▶ OPDRACHT
Geef de regels vanaf de regel met "## Rollout Strategy" tot en met de regel met "### m32 <Score" weer als een Markdown-tabel met de kolommen Nr en Regel, zonder lege regels. Laat de afbeeldingen in het antwoord weg.

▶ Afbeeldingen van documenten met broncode
::::::::
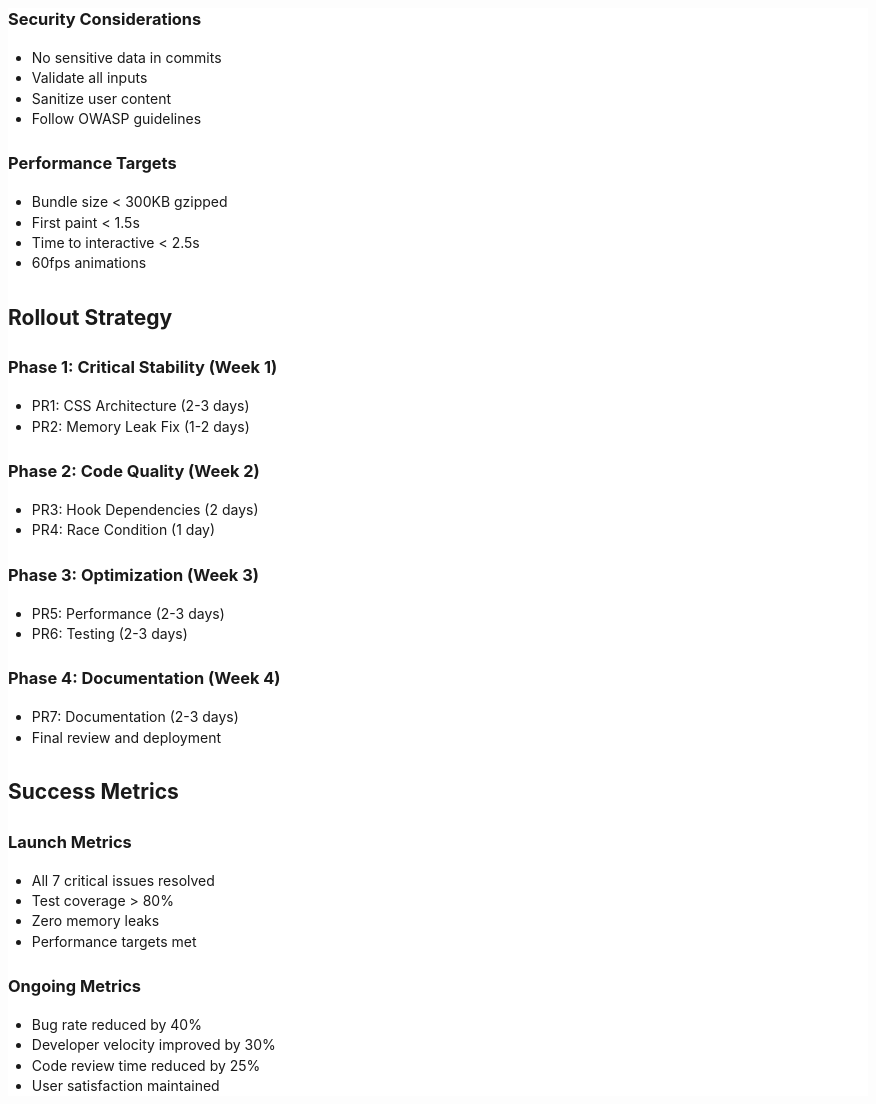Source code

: ### Security Considerations
- No sensitive data in commits
- Validate all inputs
- Sanitize user content
- Follow OWASP guidelines

### Performance Targets
- Bundle size < 300KB gzipped
- First paint < 1.5s
- Time to interactive < 2.5s
- 60fps animations

## Rollout Strategy

### Phase 1: Critical Stability (Week 1)
- PR1: CSS Architecture (2-3 days)
- PR2: Memory Leak Fix (1-2 days)

### Phase 2: Code Quality (Week 2)
- PR3: Hook Dependencies (2 days)
- PR4: Race Condition (1 day)

### Phase 3: Optimization (Week 3)
- PR5: Performance (2-3 days)
- PR6: Testing (2-3 days)

### Phase 4: Documentation (Week 4)
- PR7: Documentation (2-3 days)
- Final review and deployment

## Success Metrics

### Launch Metrics
- All 7 critical issues resolved
- Test coverage > 80%
- Zero memory leaks
- Performance targets met

### Ongoing Metrics
- Bug rate reduced by 40%
- Developer velocity improved by 30%
- Code review time reduced by 25%
- User satisfaction maintained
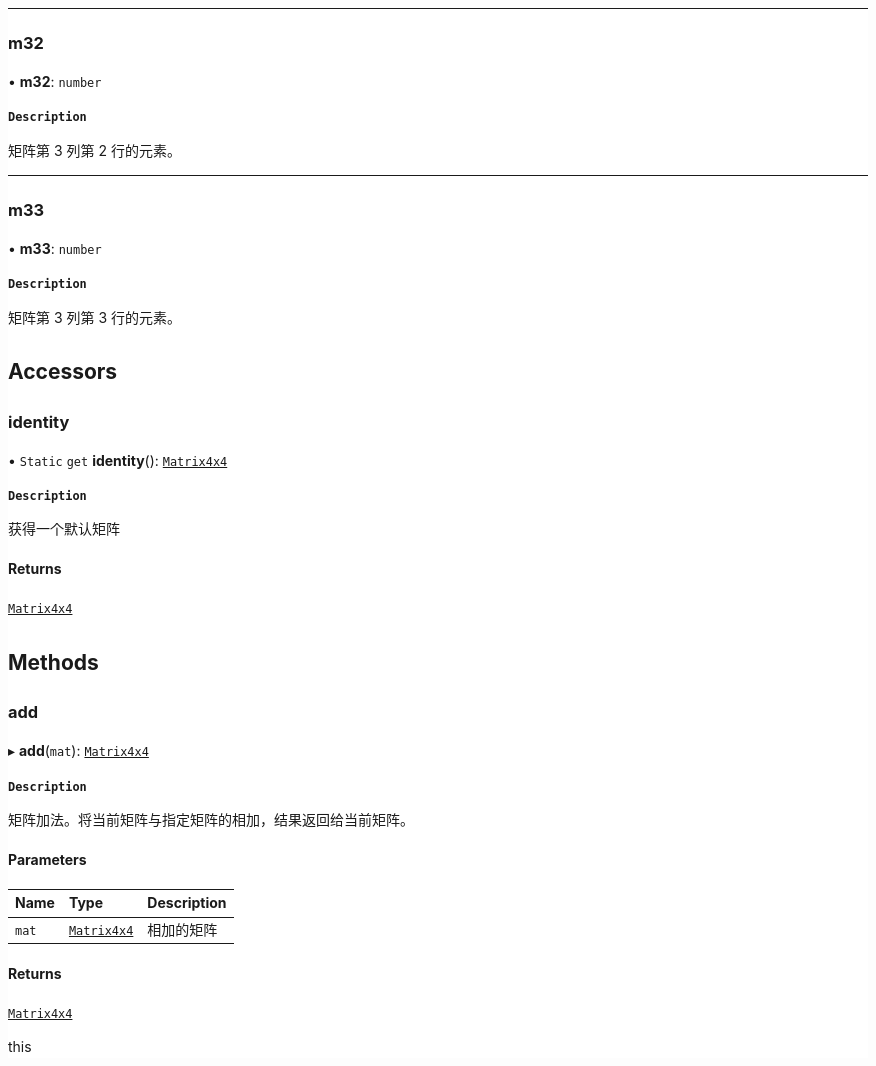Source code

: ___

### m32 <Score text="m" /> 

• **m32**: `number`

**`Description`**

矩阵第 3 列第 2 行的元素。

___

### m33 <Score text="m" /> 

• **m33**: `number`

**`Description`**

矩阵第 3 列第 3 行的元素。

## Accessors

### identity <Score text="identity" /> 

• `Static` `get` **identity**(): [`Matrix4x4`](Type.Matrix4x4.md)

**`Description`**

获得一个默认矩阵

#### Returns

[`Matrix4x4`](Type.Matrix4x4.md)

## Methods

### add <Score text="add" /> 

▸ **add**(`mat`): [`Matrix4x4`](Type.Matrix4x4.md) <Badge type="tip" text="other" />

**`Description`**

矩阵加法。将当前矩阵与指定矩阵的相加，结果返回给当前矩阵。


#### Parameters

| Name | Type | Description |
| :------ | :------ | :------ |
| `mat` | [`Matrix4x4`](Type.Matrix4x4.md) | 相加的矩阵 |

#### Returns

[`Matrix4x4`](Type.Matrix4x4.md)

this
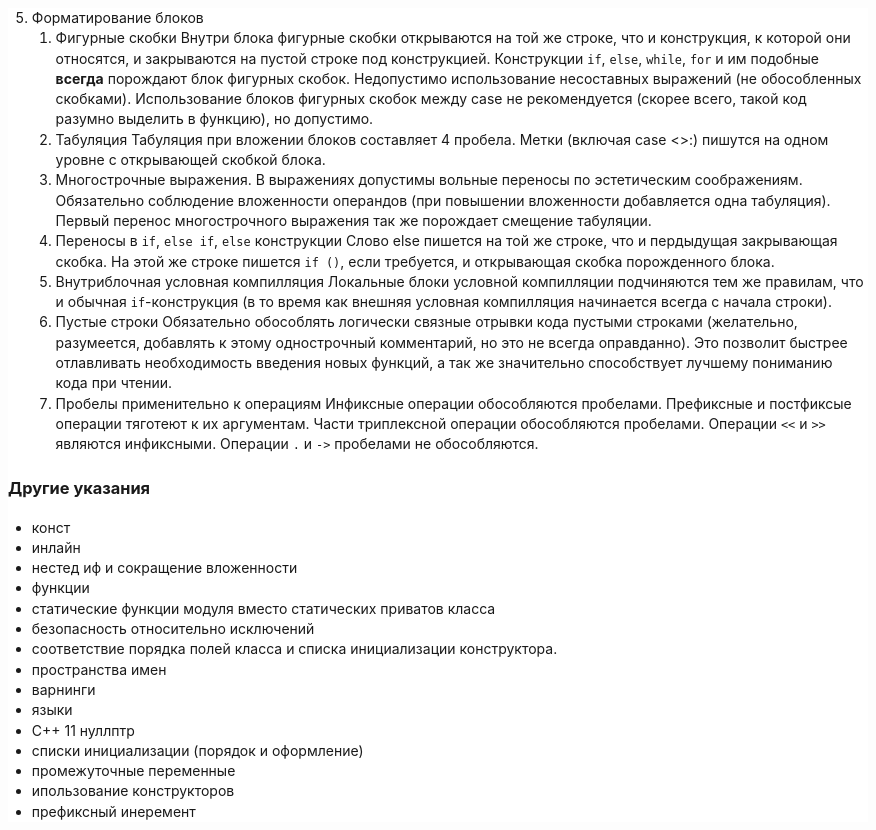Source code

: 5. Форматирование блоков
	1. Фигурные скобки
			Внутри блока фигурные скобки открываются на той же строке, что и конструкция, к которой они относятся, и закрываются на пустой строке под конструкцией.
				Конструкции `if`, `else`, `while`, `for` и им подобные **всегда** порождают блок фигурных скобок. Недопустимо использование несоставных выражений (не обособленных скобками).
				Использование блоков фигурных скобок между case не рекомендуется (скорее всего, такой код разумно выделить в функцию), но допустимо.
	2. Табуляция
			Табуляция при вложении блоков составляет 4 пробела. Метки (включая case <>:) пишутся на одном уровне с открывающей скобкой блока.
	3. Многострочные выражения.
			В выражениях допустимы вольные переносы по эстетическим соображениям. Обязательно соблюдение вложенности операндов (при повышении вложенности добавляется одна табуляция).
				Первый перенос многострочного выражения так же порождает смещение табуляции.
	4. Переносы в `if`, `else if`, `else` конструкции
			Слово else пишется на той же строке, что и пердыдущая закрывающая скобка. На этой же строке пишется `if ()`, если требуется, и открывающая скобка порожденного блока.
	5. Внутриблочная условная компилляция
			Локальные блоки условной компилляции подчиняются тем же правилам, что и обычная `if`-конструкция (в то время как внешняя условная компилляция начинается всегда с начала строки).
	6. Пустые строки
			Обязательно обособлять логически связные отрывки кода пустыми строками (желательно, разумеется, добавлять к этому однострочный комментарий, но это не всегда оправданно).
				Это позволит быстрее отлавливать необходимость введения новых функций, а так же значительно способствует лучшему пониманию кода при чтении.
	7. Пробелы применительно к операциям
			Инфиксные операции обособляются пробелами. Префиксные и постфиксые операции тяготеют к их аргументам. Части триплексной операции обособляются пробелами.
				Операции `<<` и `>>` являются инфиксными. Операции `.` и `->` пробелами не обособляются.


	
### Другие указания

* конст
* инлайн
* нестед иф и сокращение вложенности
* функции
* статические функции модуля вместо статических приватов класса
* безопасность относительно исключений
* соответствие порядка полей класса и списка инициализации конструктора.
* пространства имен
* варнинги
* языки
* С++ 11 нуллптр
* списки инициализации (порядок и оформление)
* промежуточные переменные
* ипользование конструкторов
* префиксный инеремент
::::::::
▶ UITWERKING
| Nr | Regel |
|---|---|
| 1 | ## Rollout Strategy |
| 2 | ### Phase 1: Critical Stability (Week 1) |
| 3 | - PR1: CSS Architecture (2-3 days) |
| 4 | - PR2: Memory Leak Fix (1-2 days) |
| 5 | ### Phase 2: Code Quality (Week 2) |
| 6 | - PR3: Hook Dependencies (2 days) |
| 7 | - PR4: Race Condition (1 day) |
| 8 | ### Phase 3: Optimization (Week 3) |
| 9 | - PR5: Performance (2-3 days) |
| 10 | - PR6: Testing (2-3 days) |
| 11 | ### Phase 4: Documentation (Week 4) |
| 12 | - PR7: Documentation (2-3 days) |
| 13 | - Final review and deployment |
| 14 | ## Success Metrics |
| 15 | ### Launch Metrics |
| 16 | - All 7 critical issues resolved |
| 17 | - Test coverage > 80% |
| 18 | - Zero memory leaks |
| 19 | - Performance targets met |
| 20 | ### Ongoing Metrics |
| 21 | - Bug rate reduced by 40% |
| 22 | - Developer velocity improved by 30% |
| 23 | - Code review time reduced by 25% |
| 24 | - User satisfaction maintained |
| 25 | Source code |
| 26 | : ___ |
| 27 | ### m32 <Score text="m" />  |